Working Through Grief In The Good Times And The Bad


A fellow cancer survivor mourns the passing of Kathy LaTour.

In May, I celebrated my 10-year cancer survivorship and in June I celebrated my 57th birthday. Those months also marked 7 years since my dad died of an aneurysm and 3 years since my mom died of breast cancer. May and June are two months where celebration and loss are deeply intertwined for me. Part of "adulting" is managing events of grief and joy together. Sometimes we each have days where we don't want to be the adult. Today was one of them for me.

Today, I got the news about Kathy LaTour's death from a Tweet, which in thinking back, does not seem like the "best" route to learn of someone's death. Kathy LaTour, a founder of CURE® Magazine, a fellow cancer book author, a fellow Voices writer and a fellow breast cancer survivor had just passed away.

I recently read her most recent article Putting A Bad Hair Day Into Perspective. In her last article, she mentioned her heart problems and foot surgeries and made her readers laugh with her about her hair loss issues, but she did not 'sound' terribly ill. She was almost 15 years older than me and died at age 71— I wish she had more time with us. More time is what each survivor hopes for at the time of diagnosis. Cancer survivors are acutely aware of how quickly time flies by. We know time is brief and each moment of life is to be celebrated and treasured.

My heart feels broken even though I never personally knew Kathy LaTour. She was a fellow cancer survivor and a very talented writer and speaker. She wrote a book to help fellow cancer survivors. She cared about us. Her 'Voice' of encouragement and support will be missed by many cancer survivors.

This is not the first time, as a cancer survivor, that someone I know or know about has died from cancer, and it will not be the last. Still, since my first cancer diagnosis just over ten years ago, I now 'hear' about cancer deaths differently. It feels more real, more personal, more fresh and more raw. It stings and it feels sad. Though writing can be an isolating occupation, it feels like I have lost a co-worker and the comfort of a familiar understanding voice.

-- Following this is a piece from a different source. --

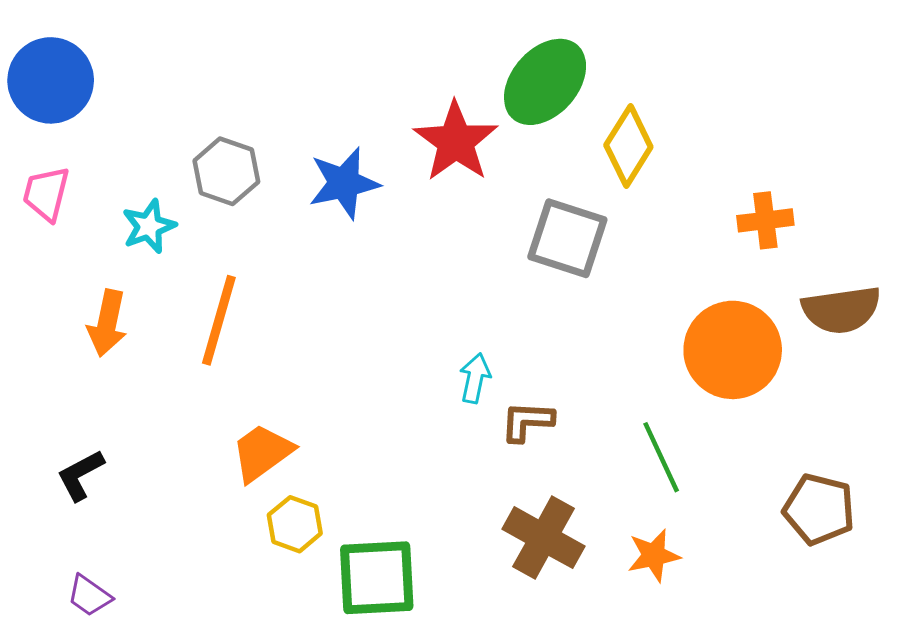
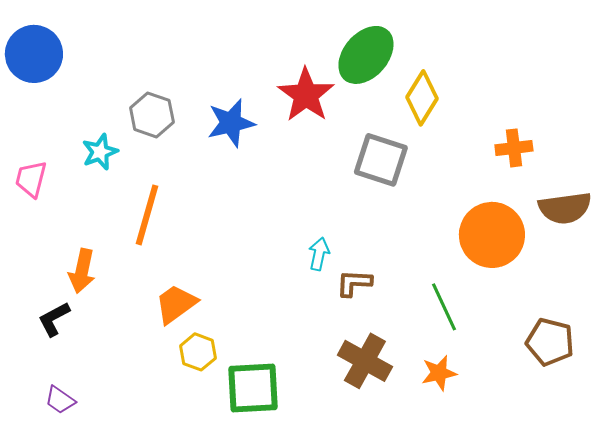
pink trapezoid: (46, 194) -> (31, 179), moved
orange arrow: (107, 323) -> (82, 271), moved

Cancer survivors help and support each other through difficult times. The difficult times are less lonely because we are here for each other and we understand each other. We hear, truly hear each others' voices, and Kathy LaTour's voice will be deeply missed.

I try to work on my adulting. Some days I have more success than others. Death is part of life. Celebrate birthdays and cancerversaries. Mourn your losses. Work your way through grief. Above all, keep your hope. I think Kathy would want us to do that.